A Disillusioned American Soldier's Return From Iraq
By Corine Lesnes
Le Monde
Saturday 18 March 2006
One thing has become intolerable to him: fatty food. French fries, hamburgers. Since he's been back from Iraq, soldier Erik Bunger hasn't been able to go into a fast-food restaurant, although before he went to them "all the time." He can't bring himself to watch television. "There are lots of things about Western society that don't work for me any more," he says.
At 23, Erik Bunger has already spent three years in Iraq and Afghanistan with the parachutists of the 82nd Airborne Division. He signed up in order to pay for his studies. Now the Army is financing his tuition at Augustana College in Sioux Falls, South Dakota at the rate of $1,000 a month. He has begun to let his beard grow, a sign of recovery far from the Army. The Democrats have tried to enroll him as a candidate in the next elections, but he has resisted.
"I am sorry for whoever is the next president," he says. "The situation in Iraq can't be fixed." Three years after the start of the war, two thirds of Americans think as he does, according to the latest polls. "The clan culture has gotten the upper hand," the soldier explains. But Erik Bunger also deplores the prejudices that are rife and hardy in the United States: "There are a pile of stereotypes about Muslims. People think they're the same as terrorists."

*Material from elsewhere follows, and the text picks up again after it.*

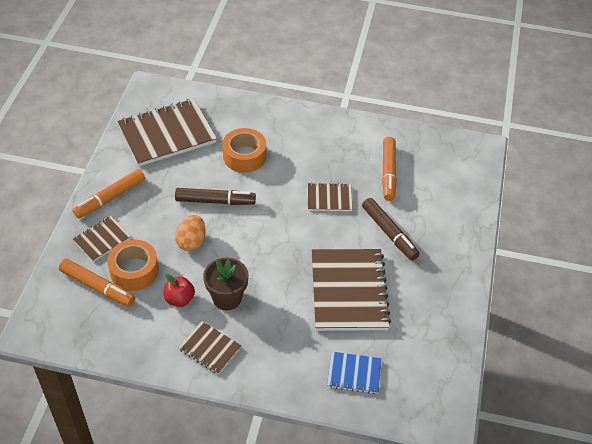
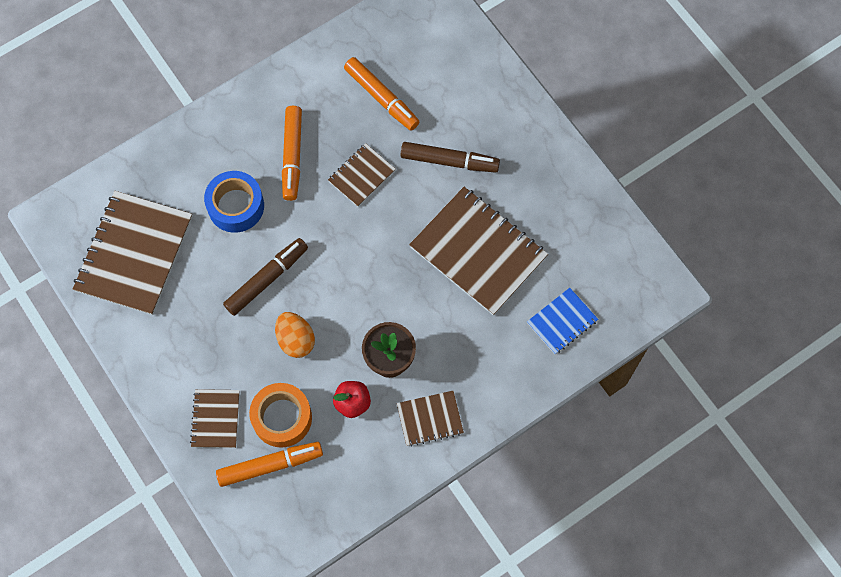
camera: 45 degrees left, 20 degrees up
orange marker [73,169,145,219] -> orange marker moved to [282,106,302,201]
orange tape [222,128,266,173] -> blue tape [204,171,264,233]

On the ground, the young soldier never received any psychological support. Officers did not encourage consultations. They gave a name to those who sought help: "psychos." After leaving the Army, Erik began to have panic attacks: "That happened to me whenever people began to argue." He's had nightmares, suffered from anxiety: classic symptoms of Post-Traumatic Stress Disorder (PTSD). The trauma has decreased since he began to militate with other veterans. They are campaigning against the administration's plan to revise the criteria to define PTSD in order to limit reparations.

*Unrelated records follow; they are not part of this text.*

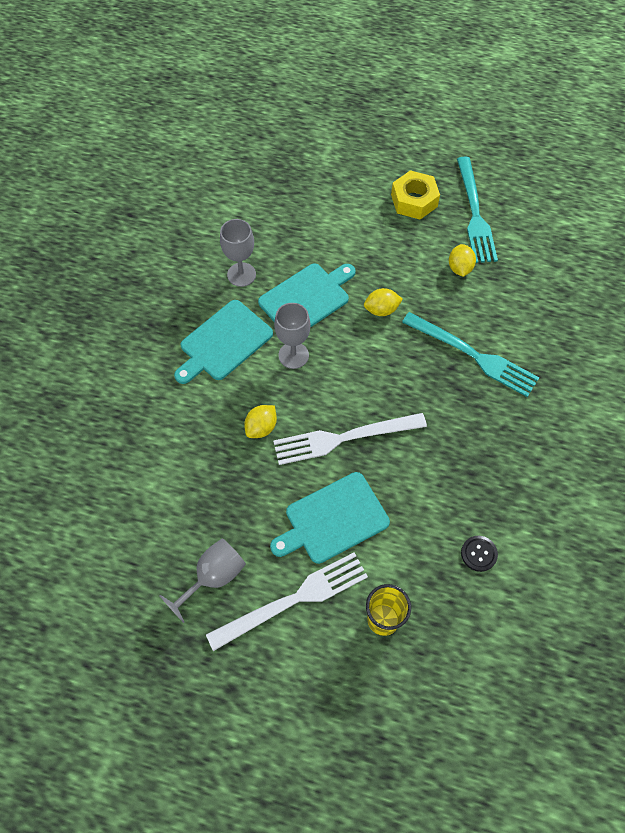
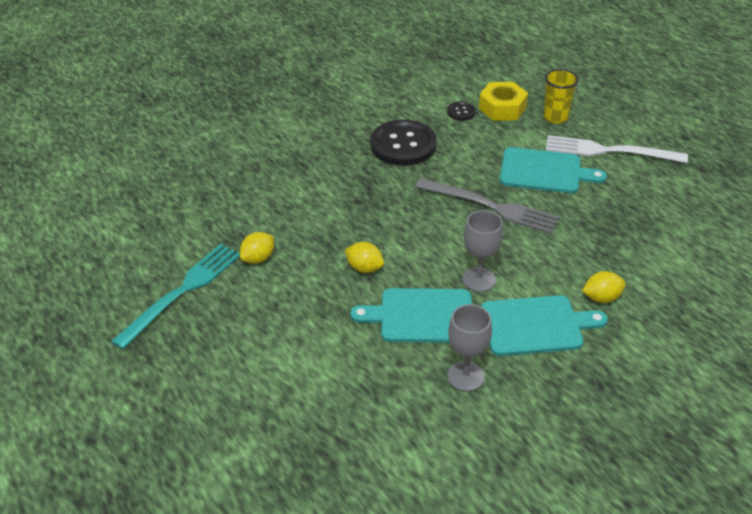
camera: 140 degrees left, 20 degrees down
grey goblet [160,538,246,623] -> none
yellow lemon [244,405,277,438] -> yellow lemon moved to [582,271,626,303]
white fork [273,413,427,465] -> grey fork [415,178,560,234]
yellow nut [391,170,440,220] -> yellow nut moved to [479,82,528,121]
turquoise fork [402,312,539,397] -> none
none -> black button [370,120,437,166]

According to an Army report, one soldier out of three returning from Iraq suffers from mental problems. The proportion of personnel affected is the highest of all recent conflicts, from Bosnia to Afghanistan. "In Iraq, there's no front line," explains Colonel Charles Hoge in the Journal of the American Medical Association. Eighty to eight-five percent of personnel have been witnesses or participants in a traumatizing act: enemy combat, death of an adversary, IED attacks.
"In Vietnam, there were secure zones where people could recuperate," indicates Steve Robinson, director of an association that advocates for veterans in an interview with the Washington Post. "That doesn't happen in Iraq; every place is a war zone."